══ Text section
Will Connie Georges be revisited or at least what she said to Hundred before her death when she called him a “carpenter” and told him to “go spread the word?”
As a matter of fact, we’ll be hearing more about Ms. Georges in the pages of “Ex Machina”#45, on sale this week, plug, plug.
Do we find out who Hundred is speaking to in the first page of “Ex Machina” #1 when he says, “It may look like a comic, but it’s really a tragedy?”
You definitely will. And hopefully, it’ll be the last person you’d ever expect him to be talking to, but also the one who makes the absolute most sense.
Do things get worse for Bradbury before they get better? And what about Miss Padilla? I guess while we’re on the subject, does this end well for anybody?
I’ll just say that we weren’t kidding around when we had Mitchell open the story by just coming out and announcing that it’s a tragedy. I think our fiftieth issue will be a wildly satisfying conclusion to the story, but anyone who’s looking for a happy ending is probably reading the wrong book.
════
**Task item**
In the interview text about "Ex Machina," which issue is described as the conclusion of the story? The records that come next are separate material with no connection to the text.
══ Given records
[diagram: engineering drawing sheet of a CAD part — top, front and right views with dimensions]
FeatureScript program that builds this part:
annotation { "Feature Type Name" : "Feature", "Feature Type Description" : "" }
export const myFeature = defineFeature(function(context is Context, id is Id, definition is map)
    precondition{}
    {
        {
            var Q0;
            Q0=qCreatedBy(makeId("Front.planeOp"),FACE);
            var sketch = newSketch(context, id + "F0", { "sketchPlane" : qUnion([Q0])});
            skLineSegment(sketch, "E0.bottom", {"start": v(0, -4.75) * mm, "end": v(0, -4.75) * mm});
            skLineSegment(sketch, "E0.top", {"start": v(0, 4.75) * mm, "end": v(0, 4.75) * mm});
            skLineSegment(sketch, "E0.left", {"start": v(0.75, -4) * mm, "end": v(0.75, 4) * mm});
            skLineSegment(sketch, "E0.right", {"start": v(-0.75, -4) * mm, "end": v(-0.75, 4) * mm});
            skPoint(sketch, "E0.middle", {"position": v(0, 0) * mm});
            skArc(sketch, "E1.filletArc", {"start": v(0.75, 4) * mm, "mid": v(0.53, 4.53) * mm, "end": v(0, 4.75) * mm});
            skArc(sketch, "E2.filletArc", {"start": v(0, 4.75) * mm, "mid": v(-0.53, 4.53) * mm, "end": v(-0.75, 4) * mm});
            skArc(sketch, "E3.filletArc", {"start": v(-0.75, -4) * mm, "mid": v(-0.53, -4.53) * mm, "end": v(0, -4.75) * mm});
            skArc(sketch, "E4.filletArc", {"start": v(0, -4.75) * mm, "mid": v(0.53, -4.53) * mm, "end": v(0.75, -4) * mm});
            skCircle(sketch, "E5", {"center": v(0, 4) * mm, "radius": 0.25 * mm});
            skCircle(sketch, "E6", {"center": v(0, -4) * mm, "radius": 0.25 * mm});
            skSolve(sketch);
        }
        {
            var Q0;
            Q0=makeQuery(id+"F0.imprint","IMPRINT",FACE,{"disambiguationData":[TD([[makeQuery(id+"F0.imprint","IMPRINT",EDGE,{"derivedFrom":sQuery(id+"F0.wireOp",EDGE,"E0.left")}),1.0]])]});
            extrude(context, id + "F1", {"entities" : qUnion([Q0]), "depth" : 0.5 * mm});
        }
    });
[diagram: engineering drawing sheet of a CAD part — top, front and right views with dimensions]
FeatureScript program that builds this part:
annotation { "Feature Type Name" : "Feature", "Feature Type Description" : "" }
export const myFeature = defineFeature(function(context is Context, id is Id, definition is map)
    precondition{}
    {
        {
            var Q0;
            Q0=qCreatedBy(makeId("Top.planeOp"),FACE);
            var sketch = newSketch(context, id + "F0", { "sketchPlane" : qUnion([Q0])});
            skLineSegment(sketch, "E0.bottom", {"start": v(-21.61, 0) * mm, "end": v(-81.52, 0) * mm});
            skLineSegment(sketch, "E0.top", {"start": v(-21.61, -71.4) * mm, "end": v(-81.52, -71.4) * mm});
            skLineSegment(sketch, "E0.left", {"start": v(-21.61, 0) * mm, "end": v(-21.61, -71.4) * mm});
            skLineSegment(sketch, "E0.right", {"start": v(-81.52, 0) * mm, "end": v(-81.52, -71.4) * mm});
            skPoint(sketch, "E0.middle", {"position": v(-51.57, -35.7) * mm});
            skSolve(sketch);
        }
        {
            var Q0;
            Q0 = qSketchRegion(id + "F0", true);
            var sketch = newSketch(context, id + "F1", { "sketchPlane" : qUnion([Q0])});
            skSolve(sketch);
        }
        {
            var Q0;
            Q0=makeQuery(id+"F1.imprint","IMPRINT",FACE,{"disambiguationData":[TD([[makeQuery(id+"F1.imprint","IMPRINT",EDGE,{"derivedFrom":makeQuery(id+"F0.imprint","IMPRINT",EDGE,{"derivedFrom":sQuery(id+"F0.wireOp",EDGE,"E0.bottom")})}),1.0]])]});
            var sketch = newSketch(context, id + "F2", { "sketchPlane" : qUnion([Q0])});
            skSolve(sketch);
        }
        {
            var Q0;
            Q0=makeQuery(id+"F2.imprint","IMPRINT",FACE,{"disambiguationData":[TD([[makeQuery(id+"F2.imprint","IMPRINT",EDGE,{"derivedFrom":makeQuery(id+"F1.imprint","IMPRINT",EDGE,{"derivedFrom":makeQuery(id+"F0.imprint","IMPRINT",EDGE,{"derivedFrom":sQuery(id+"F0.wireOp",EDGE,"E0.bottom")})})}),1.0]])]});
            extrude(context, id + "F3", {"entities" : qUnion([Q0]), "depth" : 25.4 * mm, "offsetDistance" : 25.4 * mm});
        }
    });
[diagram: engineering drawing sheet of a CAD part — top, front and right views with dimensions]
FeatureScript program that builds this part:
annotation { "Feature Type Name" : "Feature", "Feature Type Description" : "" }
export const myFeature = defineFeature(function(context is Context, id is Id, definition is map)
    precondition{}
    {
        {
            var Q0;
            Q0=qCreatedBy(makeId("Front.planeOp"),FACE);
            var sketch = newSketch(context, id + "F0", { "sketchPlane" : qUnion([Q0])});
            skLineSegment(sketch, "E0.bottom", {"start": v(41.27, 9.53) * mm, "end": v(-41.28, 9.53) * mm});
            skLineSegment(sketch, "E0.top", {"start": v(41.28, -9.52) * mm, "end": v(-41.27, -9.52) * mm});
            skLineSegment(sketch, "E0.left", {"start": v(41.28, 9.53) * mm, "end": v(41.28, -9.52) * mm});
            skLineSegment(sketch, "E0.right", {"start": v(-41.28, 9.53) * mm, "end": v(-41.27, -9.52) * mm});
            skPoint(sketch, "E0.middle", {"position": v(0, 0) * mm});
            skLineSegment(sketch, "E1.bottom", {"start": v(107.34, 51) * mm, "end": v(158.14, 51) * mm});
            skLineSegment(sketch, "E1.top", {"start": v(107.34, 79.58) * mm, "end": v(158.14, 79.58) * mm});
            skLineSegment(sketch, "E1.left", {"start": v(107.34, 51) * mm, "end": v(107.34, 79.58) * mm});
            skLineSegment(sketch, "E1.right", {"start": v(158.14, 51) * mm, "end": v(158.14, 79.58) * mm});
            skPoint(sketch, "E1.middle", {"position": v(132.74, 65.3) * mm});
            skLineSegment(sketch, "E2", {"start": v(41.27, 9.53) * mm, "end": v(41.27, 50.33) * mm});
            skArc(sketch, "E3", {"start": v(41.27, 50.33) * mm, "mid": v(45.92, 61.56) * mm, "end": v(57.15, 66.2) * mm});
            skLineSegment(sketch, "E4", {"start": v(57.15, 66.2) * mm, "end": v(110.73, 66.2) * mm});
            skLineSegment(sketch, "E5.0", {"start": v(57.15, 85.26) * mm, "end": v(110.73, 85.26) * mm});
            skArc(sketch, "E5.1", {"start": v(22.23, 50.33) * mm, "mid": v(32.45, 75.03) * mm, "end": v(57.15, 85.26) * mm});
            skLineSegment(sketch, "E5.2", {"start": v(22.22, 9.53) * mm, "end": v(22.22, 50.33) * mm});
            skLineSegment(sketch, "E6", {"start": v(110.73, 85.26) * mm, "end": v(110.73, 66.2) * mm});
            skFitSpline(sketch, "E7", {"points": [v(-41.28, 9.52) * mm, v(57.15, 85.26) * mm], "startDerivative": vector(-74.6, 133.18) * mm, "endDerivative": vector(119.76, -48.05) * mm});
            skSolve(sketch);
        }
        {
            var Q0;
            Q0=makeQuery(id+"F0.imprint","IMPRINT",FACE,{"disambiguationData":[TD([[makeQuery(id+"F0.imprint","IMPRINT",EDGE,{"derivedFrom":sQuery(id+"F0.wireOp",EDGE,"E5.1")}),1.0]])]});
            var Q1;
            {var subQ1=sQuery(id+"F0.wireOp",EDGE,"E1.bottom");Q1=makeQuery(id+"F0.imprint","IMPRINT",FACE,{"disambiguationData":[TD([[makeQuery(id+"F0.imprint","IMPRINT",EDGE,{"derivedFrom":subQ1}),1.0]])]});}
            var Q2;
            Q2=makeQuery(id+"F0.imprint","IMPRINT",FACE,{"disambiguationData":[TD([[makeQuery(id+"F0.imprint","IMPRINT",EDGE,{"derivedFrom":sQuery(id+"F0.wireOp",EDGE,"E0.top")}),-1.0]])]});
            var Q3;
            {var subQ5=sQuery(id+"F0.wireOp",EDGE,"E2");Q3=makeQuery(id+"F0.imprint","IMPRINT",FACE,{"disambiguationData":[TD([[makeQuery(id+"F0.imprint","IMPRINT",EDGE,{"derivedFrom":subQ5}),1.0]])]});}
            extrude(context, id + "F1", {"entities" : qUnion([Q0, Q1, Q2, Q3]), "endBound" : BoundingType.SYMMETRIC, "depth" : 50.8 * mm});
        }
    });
════
**The completed task**
The fiftieth issue.